Reproduce the part of the text about naming role-playing game characters after friends that starts at "I've known a" and ends at "and real Joe?".

> Selected text
┄┄┄┄┄┄

Over the last several months I've been playing a lot of role-playing games on my Nintendo DS. For those who don't play video games, a role-playing game usually involves going on an adventure with a party of other people. Often, the game allows you to name those people in your party, or partially name them. You're given a prefix--"Chrono," for example--which you can then personalize by typing a name. Your party would then be filled with people with names like ChronoTeresa, ChronoSybil or ChronoJoe.
From what I've learned talking to other players, it's common to name members of your party after friends and family. The same names wind up being used over and over, with different characters in different video games. It's what I do when I play.
Earlier this year, I was playing an older role-playing game called Tactics Ogre: The Knight of Lodis and I had named a flying hawk man character after my friend Joe. Hawk man Joe was very powerful in battle situations, and as I was playing, I found myself pausing for a moment to think fondly and gratefully about my time spent gaming with hawk man Joe. Then I began to think about all the other "Joe" characters I'd adventured with in video games. All different, yet tied together by their namesake, my real friend, Joe.
It seemed really cool to me that there were these different Joes running around in a digital multiverse. I enjoyed all these layers of memories of times I'd spent with the game version Joes, which were in turn layered on to my feelings of friendship for the real Joe. I felt suffused with positive emotions and camaraderie until I considered a potential downside.
I've known a few people who have fought with friends in dreams and then held a grudge against those same friends in real life. I always thought that behavior was downright crazy. Was I doing something similarly dangerous with the gaming Joes and real Joe?
I found my answer in The Daily Mail, which all reasonable people uphold as a benchmark of normalcy. As reported in this riveting story, researchers have identified something called Game Transfer Phenomena (GTP), which occurs when gamers transfer their "screen experiences into the real world."

┄┄┄┄┄┄

> Source material
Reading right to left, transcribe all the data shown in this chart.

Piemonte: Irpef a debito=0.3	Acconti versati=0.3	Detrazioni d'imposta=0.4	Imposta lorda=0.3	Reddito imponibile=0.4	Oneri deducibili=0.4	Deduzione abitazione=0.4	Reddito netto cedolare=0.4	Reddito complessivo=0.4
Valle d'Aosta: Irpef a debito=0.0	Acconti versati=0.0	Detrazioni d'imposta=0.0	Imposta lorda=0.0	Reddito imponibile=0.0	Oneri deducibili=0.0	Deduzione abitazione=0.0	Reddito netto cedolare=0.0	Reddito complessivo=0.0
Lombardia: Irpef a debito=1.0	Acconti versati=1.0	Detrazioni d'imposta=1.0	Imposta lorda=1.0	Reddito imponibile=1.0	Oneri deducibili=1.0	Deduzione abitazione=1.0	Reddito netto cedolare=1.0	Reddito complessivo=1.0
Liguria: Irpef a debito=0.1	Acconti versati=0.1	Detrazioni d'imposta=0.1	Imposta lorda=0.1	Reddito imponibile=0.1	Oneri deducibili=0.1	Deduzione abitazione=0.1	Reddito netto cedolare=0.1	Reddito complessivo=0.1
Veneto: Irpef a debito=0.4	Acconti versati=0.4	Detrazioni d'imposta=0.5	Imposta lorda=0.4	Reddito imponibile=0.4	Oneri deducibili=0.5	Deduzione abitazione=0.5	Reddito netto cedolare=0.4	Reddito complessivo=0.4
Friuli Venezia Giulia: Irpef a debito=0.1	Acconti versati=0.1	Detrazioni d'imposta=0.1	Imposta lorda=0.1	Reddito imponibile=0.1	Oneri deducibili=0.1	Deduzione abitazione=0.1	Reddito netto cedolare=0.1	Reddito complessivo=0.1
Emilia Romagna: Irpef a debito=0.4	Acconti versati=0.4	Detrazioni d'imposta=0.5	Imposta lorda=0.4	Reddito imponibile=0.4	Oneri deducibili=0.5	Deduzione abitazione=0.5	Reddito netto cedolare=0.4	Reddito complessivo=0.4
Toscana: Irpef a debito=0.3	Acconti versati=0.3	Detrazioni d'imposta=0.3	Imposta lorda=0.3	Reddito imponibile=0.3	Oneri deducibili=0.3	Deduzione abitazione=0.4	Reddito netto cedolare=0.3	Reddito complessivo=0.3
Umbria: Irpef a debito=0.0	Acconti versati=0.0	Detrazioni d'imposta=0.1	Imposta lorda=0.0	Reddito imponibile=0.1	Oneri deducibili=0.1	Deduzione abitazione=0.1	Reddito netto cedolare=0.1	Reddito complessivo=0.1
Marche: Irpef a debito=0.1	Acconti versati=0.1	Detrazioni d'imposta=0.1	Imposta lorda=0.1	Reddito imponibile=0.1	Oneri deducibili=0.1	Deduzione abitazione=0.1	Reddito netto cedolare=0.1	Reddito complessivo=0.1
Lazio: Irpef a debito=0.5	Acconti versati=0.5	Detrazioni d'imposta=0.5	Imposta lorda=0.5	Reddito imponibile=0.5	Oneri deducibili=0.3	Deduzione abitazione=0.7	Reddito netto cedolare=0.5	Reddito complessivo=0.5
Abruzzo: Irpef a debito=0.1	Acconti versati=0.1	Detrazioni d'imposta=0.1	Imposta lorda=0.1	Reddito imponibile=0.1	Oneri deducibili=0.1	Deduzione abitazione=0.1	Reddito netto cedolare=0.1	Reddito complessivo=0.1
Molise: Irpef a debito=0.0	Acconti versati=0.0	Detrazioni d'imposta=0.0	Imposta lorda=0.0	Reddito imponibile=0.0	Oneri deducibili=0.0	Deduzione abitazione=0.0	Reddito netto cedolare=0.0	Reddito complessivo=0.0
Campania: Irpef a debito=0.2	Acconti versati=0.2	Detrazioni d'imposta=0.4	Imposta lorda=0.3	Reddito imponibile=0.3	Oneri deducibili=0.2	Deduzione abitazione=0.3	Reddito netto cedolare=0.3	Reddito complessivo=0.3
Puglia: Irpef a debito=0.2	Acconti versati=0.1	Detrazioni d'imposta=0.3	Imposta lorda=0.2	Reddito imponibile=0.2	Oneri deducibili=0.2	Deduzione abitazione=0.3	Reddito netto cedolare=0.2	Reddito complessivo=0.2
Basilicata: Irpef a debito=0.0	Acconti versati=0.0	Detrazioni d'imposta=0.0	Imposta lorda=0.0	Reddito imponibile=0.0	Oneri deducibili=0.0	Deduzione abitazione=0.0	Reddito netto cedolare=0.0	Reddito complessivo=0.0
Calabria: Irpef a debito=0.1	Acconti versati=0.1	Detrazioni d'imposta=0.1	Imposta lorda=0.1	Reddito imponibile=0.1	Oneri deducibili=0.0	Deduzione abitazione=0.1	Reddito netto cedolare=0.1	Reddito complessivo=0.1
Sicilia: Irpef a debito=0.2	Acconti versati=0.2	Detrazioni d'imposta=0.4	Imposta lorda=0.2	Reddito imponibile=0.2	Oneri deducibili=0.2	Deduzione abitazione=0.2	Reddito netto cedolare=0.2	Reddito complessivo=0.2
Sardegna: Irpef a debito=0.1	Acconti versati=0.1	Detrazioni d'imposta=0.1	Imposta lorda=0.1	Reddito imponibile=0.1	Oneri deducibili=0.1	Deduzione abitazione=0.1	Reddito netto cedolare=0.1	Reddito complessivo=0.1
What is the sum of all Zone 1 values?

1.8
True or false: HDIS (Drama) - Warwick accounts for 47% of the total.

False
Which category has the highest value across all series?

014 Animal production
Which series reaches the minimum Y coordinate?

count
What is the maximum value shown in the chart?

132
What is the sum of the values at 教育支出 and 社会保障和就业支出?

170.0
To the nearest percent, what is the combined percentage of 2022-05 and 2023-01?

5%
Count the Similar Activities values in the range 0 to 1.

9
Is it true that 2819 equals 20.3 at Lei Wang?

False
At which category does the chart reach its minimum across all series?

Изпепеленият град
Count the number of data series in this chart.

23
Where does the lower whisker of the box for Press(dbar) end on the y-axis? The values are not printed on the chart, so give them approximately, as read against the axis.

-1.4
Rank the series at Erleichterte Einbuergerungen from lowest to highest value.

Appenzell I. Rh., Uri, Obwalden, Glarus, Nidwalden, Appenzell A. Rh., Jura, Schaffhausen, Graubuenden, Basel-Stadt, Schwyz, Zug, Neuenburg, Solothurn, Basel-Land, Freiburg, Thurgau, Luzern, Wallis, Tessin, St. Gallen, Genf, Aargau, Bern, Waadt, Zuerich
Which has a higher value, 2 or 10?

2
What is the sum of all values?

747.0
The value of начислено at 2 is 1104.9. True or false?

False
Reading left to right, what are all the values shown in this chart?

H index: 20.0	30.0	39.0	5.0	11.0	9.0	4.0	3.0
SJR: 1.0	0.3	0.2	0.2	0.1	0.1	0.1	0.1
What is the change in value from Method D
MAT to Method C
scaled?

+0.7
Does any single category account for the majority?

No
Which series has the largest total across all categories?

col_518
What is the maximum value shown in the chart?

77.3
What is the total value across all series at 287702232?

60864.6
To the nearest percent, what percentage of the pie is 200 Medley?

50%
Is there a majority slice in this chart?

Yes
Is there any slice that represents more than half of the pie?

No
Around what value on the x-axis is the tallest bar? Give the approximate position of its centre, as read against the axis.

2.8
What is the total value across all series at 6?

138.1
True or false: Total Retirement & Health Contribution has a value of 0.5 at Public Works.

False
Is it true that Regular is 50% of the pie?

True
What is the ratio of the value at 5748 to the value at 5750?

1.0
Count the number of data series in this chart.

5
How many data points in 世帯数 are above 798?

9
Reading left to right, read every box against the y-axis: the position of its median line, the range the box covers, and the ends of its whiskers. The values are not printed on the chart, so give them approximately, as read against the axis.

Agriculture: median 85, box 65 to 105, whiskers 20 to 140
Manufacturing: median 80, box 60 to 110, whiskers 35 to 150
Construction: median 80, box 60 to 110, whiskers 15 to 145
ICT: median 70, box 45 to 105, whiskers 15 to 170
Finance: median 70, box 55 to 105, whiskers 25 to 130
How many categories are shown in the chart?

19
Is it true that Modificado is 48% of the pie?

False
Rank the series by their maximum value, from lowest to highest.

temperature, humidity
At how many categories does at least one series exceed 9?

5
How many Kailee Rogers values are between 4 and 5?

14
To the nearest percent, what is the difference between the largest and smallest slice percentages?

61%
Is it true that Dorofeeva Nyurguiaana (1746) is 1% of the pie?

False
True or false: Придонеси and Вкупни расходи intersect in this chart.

┄┄┄┄┄┄

> Answer
I've known a few people who have fought with friends in dreams and then held a grudge against those same friends in real life. I always thought that behavior was downright crazy. Was I doing something similarly dangerous with the gaming Joes and real Joe?